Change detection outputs
◇ ◇ ◇ ◇ ◇
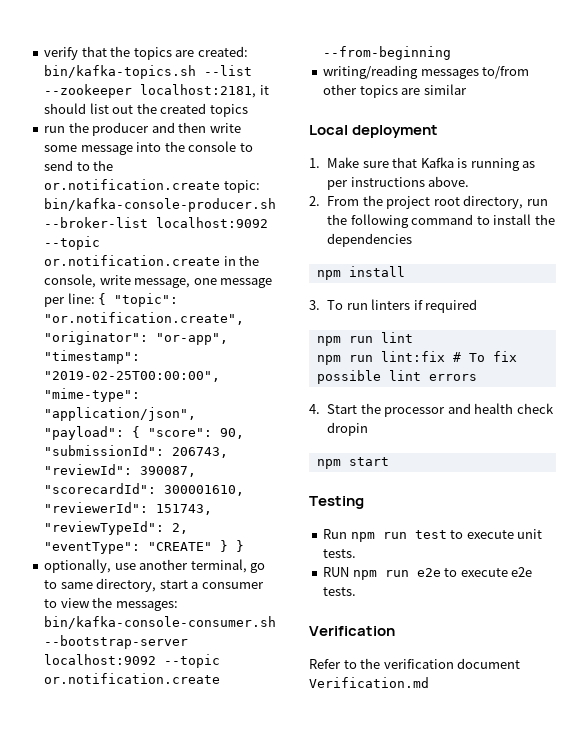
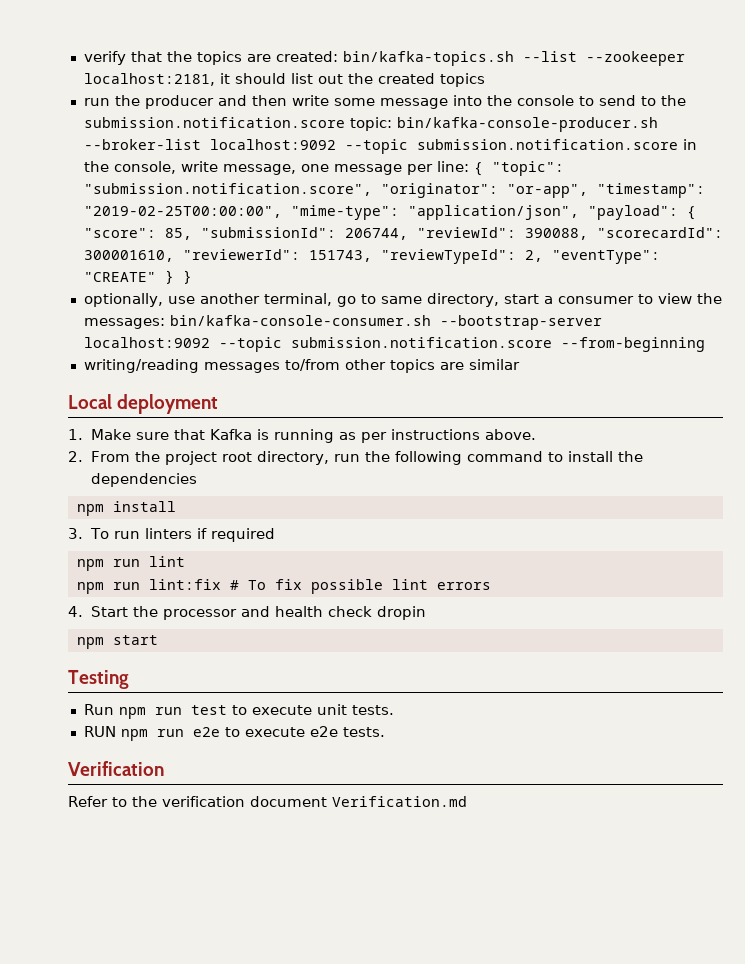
[44,179,221,190] or.notification.create -> [83,117,345,128] submission.notification.score
[44,255,221,266] or.notification.create -> [416,139,678,150] submission.notification.score
[44,312,245,325] "or.notification.create", -> [83,183,372,196] "submission.notification.score",
[220,428,245,439] [44,445,229,458] [44,464,197,477] 90, "submissionId": 206743, "reviewId": 390087, -> [164,227,588,240] 85, "submissionId": 206744, "reviewId": 390088,
[44,673,221,684] or.notification.create -> [290,337,552,348] submission.notification.score

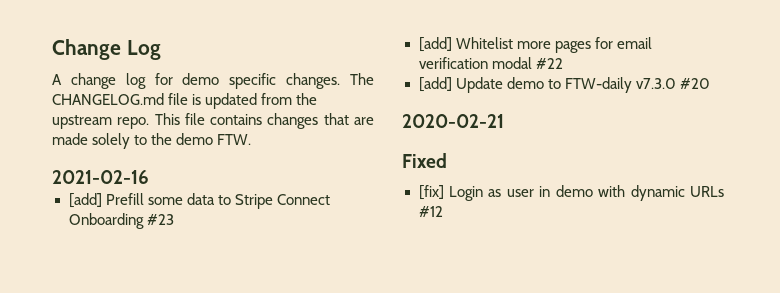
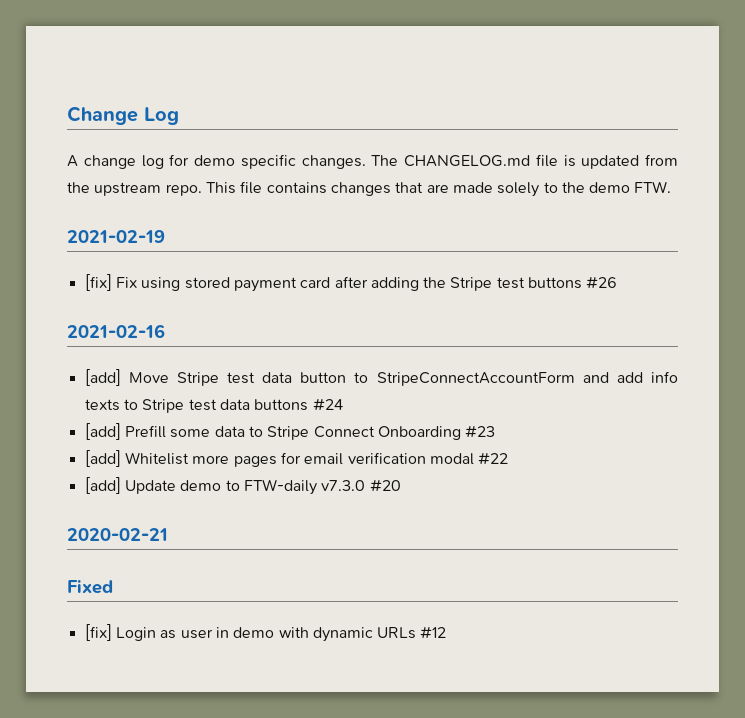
[52,170,149,184] 2021-02-16 -> [67,230,165,243] [84,274,618,292] [67,324,165,338] [84,369,678,386] [84,398,343,413] 2021-02-19 // [fix] Fix using stored payment card after adding the Stripe test buttons #26 // 2021-02-16 // [add] Move Stripe test data button to StripeConnectAccountForm and add info texts to Stripe test data buttons #24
◇ ◇ ◇ ◇ ◇
* _WHAT YOU ARE ASKED TO DO_:
Find "[44,255,221,266] or.notification.create ->" in the entries above and copy that whole line exactly, then each line after it through the line that contains "[44,673,221,684] or.notification.create ->".

* _TASK RESPONSE_:
[44,255,221,266] or.notification.create -> [416,139,678,150] submission.notification.score
[44,312,245,325] "or.notification.create", -> [83,183,372,196] "submission.notification.score",
[220,428,245,439] [44,445,229,458] [44,464,197,477] 90, "submissionId": 206743, "reviewId": 390087, -> [164,227,588,240] 85, "submissionId": 206744, "reviewId": 390088,
[44,673,221,684] or.notification.create -> [290,337,552,348] submission.notification.score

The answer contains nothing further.